Task instructions
The reply should consist of the full listing, written out exactly.

Source information
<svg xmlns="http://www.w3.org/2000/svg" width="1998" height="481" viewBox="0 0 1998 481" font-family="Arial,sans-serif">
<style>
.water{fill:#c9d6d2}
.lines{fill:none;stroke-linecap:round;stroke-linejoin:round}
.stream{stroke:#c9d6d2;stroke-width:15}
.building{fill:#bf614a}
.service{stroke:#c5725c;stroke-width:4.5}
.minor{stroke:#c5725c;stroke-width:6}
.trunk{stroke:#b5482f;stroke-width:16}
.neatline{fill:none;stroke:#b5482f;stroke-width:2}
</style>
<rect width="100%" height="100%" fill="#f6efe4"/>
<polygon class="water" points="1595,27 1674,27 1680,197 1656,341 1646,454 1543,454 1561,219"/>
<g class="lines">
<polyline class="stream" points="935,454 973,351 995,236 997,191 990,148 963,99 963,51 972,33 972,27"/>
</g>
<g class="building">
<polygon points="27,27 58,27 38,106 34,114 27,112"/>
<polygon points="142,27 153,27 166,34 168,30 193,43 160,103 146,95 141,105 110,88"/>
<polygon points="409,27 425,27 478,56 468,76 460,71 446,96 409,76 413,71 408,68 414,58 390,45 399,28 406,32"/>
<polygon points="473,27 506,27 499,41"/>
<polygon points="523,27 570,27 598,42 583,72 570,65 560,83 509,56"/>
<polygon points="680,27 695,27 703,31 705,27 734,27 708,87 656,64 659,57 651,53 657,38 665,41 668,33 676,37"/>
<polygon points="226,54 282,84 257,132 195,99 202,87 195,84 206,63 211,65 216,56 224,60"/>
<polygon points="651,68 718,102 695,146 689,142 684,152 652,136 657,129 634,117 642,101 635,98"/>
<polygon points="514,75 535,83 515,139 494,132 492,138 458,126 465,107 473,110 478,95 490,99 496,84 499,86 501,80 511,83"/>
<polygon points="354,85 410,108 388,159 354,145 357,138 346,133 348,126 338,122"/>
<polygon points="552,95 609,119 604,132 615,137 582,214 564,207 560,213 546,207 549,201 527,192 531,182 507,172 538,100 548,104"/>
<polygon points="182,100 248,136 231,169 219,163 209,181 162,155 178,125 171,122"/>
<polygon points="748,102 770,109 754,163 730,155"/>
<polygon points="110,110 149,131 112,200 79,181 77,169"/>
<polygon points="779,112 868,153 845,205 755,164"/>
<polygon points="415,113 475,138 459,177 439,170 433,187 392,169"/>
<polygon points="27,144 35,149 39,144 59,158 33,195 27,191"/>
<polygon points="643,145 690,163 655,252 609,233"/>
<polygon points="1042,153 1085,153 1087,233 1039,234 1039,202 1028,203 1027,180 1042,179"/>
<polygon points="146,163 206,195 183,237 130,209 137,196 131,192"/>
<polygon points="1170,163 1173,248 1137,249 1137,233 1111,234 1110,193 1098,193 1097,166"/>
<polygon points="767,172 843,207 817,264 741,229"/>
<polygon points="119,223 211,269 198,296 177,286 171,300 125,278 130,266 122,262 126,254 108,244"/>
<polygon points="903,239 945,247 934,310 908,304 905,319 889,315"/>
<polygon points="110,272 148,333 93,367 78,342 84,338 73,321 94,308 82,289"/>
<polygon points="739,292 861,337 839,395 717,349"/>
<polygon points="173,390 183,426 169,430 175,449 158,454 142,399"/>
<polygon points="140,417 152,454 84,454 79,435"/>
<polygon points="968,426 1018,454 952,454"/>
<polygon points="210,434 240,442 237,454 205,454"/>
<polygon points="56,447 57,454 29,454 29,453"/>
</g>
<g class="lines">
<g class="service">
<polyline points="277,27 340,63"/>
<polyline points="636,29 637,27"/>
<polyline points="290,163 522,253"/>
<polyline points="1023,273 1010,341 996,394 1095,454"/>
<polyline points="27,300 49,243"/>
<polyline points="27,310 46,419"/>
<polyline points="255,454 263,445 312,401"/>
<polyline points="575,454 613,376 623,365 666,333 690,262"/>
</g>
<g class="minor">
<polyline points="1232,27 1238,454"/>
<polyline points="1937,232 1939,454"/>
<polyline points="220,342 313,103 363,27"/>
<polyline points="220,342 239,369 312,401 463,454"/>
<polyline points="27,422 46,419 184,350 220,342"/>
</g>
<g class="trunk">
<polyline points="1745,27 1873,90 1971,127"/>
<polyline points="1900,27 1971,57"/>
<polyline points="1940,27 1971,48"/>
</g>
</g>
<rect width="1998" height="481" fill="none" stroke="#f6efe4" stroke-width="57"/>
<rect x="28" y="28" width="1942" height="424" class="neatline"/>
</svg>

Exercise response
<svg xmlns="http://www.w3.org/2000/svg" width="1998" height="481" viewBox="0 0 1998 481" font-family="Arial,sans-serif">
<style>
.water{fill:#c9d6d2}
.lines{fill:none;stroke-linecap:round;stroke-linejoin:round}
.stream{stroke:#c9d6d2;stroke-width:15}
.building{fill:#bf614a}
.service{stroke:#c5725c;stroke-width:4.5}
.minor{stroke:#c5725c;stroke-width:6}
.trunk{stroke:#b5482f;stroke-width:16}
.neatline{fill:none;stroke:#b5482f;stroke-width:2}
</style>
<rect width="100%" height="100%" fill="#f6efe4"/>
<polygon class="water" points="1595,27 1674,27 1680,197 1656,341 1646,454 1543,454 1561,219"/>
<g class="lines">
<polyline class="stream" points="935,454 973,351 995,236 997,191 990,148 963,99 963,51 972,33 972,27"/>
</g>
<g class="building">
<polygon points="27,27 58,27 38,106 34,114 27,112"/>
<polygon points="142,27 153,27 166,34 168,30 193,43 160,103 146,95 141,105 110,88"/>
<polygon points="409,27 425,27 478,56 468,76 460,71 446,96 409,76 413,71 408,68 414,58 390,45 399,28 406,32"/>
<polygon points="473,27 506,27 499,41"/>
<polygon points="523,27 570,27 598,42 583,72 570,65 560,83 509,56"/>
<polygon points="680,27 695,27 703,31 705,27 734,27 708,87 656,64 659,57 651,53 657,38 665,41 668,33 676,37"/>
<polygon points="226,54 282,84 257,132 195,99 202,87 195,84 206,63 211,65 216,56 224,60"/>
<polygon points="651,68 718,102 695,146 689,142 684,152 652,136 657,129 634,117 642,101 635,98"/>
<polygon points="514,75 535,83 515,139 494,132 492,138 458,126 465,107 473,110 478,95 490,99 496,84 499,86 501,80 511,83"/>
<polygon points="354,85 410,108 388,159 354,145 357,138 346,133 348,126 338,122"/>
<polygon points="552,95 609,119 604,132 615,137 582,214 564,207 560,213 546,207 549,201 527,192 531,182 507,172 538,100 548,104"/>
<polygon points="182,100 248,136 231,169 219,163 209,181 162,155 178,125 171,122"/>
<polygon points="748,102 770,109 754,163 730,155"/>
<polygon points="110,110 149,131 112,200 79,181 77,169"/>
<polygon points="779,112 868,153 845,205 755,164"/>
<polygon points="415,113 475,138 459,177 439,170 433,187 392,169"/>
<polygon points="27,144 35,149 39,144 59,158 33,195 27,191"/>
<polygon points="643,145 690,163 655,252 609,233"/>
<polygon points="1042,153 1085,153 1087,233 1039,234 1039,202 1028,203 1027,180 1042,179"/>
<polygon points="146,163 206,195 183,237 130,209 137,196 131,192"/>
<polygon points="1170,163 1173,248 1137,249 1137,233 1111,234 1110,193 1098,193 1097,166"/>
<polygon points="767,172 843,207 817,264 741,229"/>
<polygon points="119,223 211,269 198,296 177,286 171,300 125,278 130,266 122,262 126,254 108,244"/>
<polygon points="903,239 945,247 934,310 908,304 905,319 889,315"/>
<polygon points="110,272 148,333 93,367 78,342 84,338 73,321 94,308 82,289"/>
<polygon points="739,292 861,337 839,395 717,349"/>
<polygon points="173,390 183,426 169,430 175,449 158,454 142,399"/>
<polygon points="140,417 152,454 84,454 79,435"/>
<polygon points="968,426 1018,454 952,454"/>
<polygon points="210,434 240,442 237,454 205,454"/>
<polygon points="56,447 57,454 29,454 29,453"/>
</g>
<g class="lines">
<g class="service">
<polyline points="277,27 340,63"/>
<polyline points="636,29 637,27"/>
<polyline points="290,163 522,253"/>
<polyline points="1023,273 1010,341 996,394 1095,454"/>
<polyline points="27,300 49,243"/>
<polyline points="27,310 46,419"/>
<polyline points="255,454 263,445 312,401"/>
<polyline points="575,454 613,376 623,365 666,333 690,262"/>
</g>
<g class="minor">
<polyline points="1232,27 1238,454"/>
<polyline points="1937,232 1939,454"/>
<polyline points="220,342 313,103 363,27"/>
<polyline points="220,342 239,369 312,401 463,454"/>
<polyline points="27,422 46,419 184,350 220,342"/>
</g>
<g class="trunk">
<polyline points="1745,27 1873,90 1971,127"/>
<polyline points="1900,27 1971,57"/>
<polyline points="1940,27 1971,48"/>
</g>
</g>
<rect width="1998" height="481" fill="none" stroke="#f6efe4" stroke-width="57"/>
<rect x="28" y="28" width="1942" height="424" class="neatline"/>
</svg>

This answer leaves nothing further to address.